(Dataset Opens)

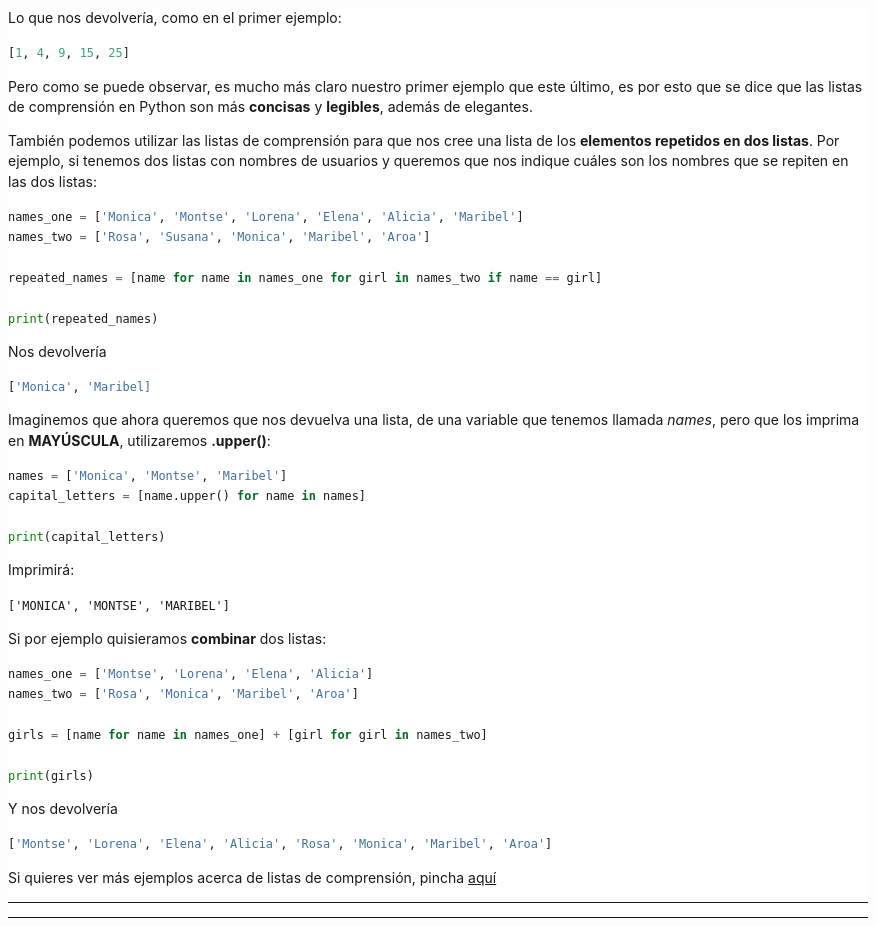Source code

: Lo que nos devolvería, como en el primer ejemplo:
```python
[1, 4, 9, 15, 25]
```

Pero como se puede observar, es mucho más claro nuestro primer ejemplo que este último, es por esto que se dice que las listas de comprensión en Python son más **concisas** y **legibles**, además de elegantes.

También podemos utilizar las listas de comprensión para que nos cree una lista de los **elementos repetidos en dos listas**. Por ejemplo, si tenemos dos listas con nombres de usuarios y queremos que nos indique cuáles son los nombres que se repiten en las dos listas:

```python
names_one = ['Monica', 'Montse', 'Lorena', 'Elena', 'Alicia', 'Maribel']
names_two = ['Rosa', 'Susana', 'Monica', 'Maribel', 'Aroa']

repeated_names = [name for name in names_one for girl in names_two if name == girl]

print(repeated_names)
```
Nos devolvería
```python
['Monica', 'Maribel]
```

Imaginemos que ahora queremos que nos devuelva una lista, de una variable que tenemos llamada _names_, pero que los imprima en **MAYÚSCULA**, utilizaremos **.upper()**:

```python
names = ['Monica', 'Montse', 'Maribel']
capital_letters = [name.upper() for name in names]

print(capital_letters)
```
Imprimirá:
```pyton
['MONICA', 'MONTSE', 'MARIBEL']
```

Si por ejemplo quisieramos **combinar** dos listas:

```python
names_one = ['Montse', 'Lorena', 'Elena', 'Alicia']
names_two = ['Rosa', 'Monica', 'Maribel', 'Aroa']

girls = [name for name in names_one] + [girl for girl in names_two]

print(girls)
```
Y nos devolvería
```python
['Montse', 'Lorena', 'Elena', 'Alicia', 'Rosa', 'Monica', 'Maribel', 'Aroa']
```

Si quieres ver más ejemplos acerca de listas de comprensión, pincha [aquí](https://r.search.yahoo.com/_ylt=Awr.gBRV7ttn_wEAeupU04lQ;_ylu=Y29sbwNpcjIEcG9zAzEEdnRpZAMEc2VjA3Ny/RV=2/RE=1743676246/RO=10/RU=https%3a%2f%2fcodigospython.com%2flistas-por-comprension-en-python-explicacion-y-ejemplos%2f/RK=2/RS=RdSJiqQF1zwuxvLH66xtEa5oLMA-)

---
---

(Dataset Closes)

● **Work to be completed**: Leaving the pictures aside, output each entry above exactly as written.

● **Response**:
Source code

: Lo que nos devolvería, como en el primer ejemplo:
```python
[1, 4, 9, 15, 25]
```

Pero como se puede observar, es mucho más claro nuestro primer ejemplo que este último, es por esto que se dice que las listas de comprensión en Python son más **concisas** y **legibles**, además de elegantes.

También podemos utilizar las listas de comprensión para que nos cree una lista de los **elementos repetidos en dos listas**. Por ejemplo, si tenemos dos listas con nombres de usuarios y queremos que nos indique cuáles son los nombres que se repiten en las dos listas:

```python
names_one = ['Monica', 'Montse', 'Lorena', 'Elena', 'Alicia', 'Maribel']
names_two = ['Rosa', 'Susana', 'Monica', 'Maribel', 'Aroa']

repeated_names = [name for name in names_one for girl in names_two if name == girl]

print(repeated_names)
```
Nos devolvería
```python
['Monica', 'Maribel]
```

Imaginemos que ahora queremos que nos devuelva una lista, de una variable que tenemos llamada _names_, pero que los imprima en **MAYÚSCULA**, utilizaremos **.upper()**:

```python
names = ['Monica', 'Montse', 'Maribel']
capital_letters = [name.upper() for name in names]

print(capital_letters)
```
Imprimirá:
```pyton
['MONICA', 'MONTSE', 'MARIBEL']
```

Si por ejemplo quisieramos **combinar** dos listas:

```python
names_one = ['Montse', 'Lorena', 'Elena', 'Alicia']
names_two = ['Rosa', 'Monica', 'Maribel', 'Aroa']

girls = [name for name in names_one] + [girl for girl in names_two]

print(girls)
```
Y nos devolvería
```python
['Montse', 'Lorena', 'Elena', 'Alicia', 'Rosa', 'Monica', 'Maribel', 'Aroa']
```

Si quieres ver más ejemplos acerca de listas de comprensión, pincha [aquí](https://r.search.yahoo.com/_ylt=Awr.gBRV7ttn_wEAeupU04lQ;_ylu=Y29sbwNpcjIEcG9zAzEEdnRpZAMEc2VjA3Ny/RV=2/RE=1743676246/RO=10/RU=https%3a%2f%2fcodigospython.com%2flistas-por-comprension-en-python-explicacion-y-ejemplos%2f/RK=2/RS=RdSJiqQF1zwuxvLH66xtEa5oLMA-)

---
---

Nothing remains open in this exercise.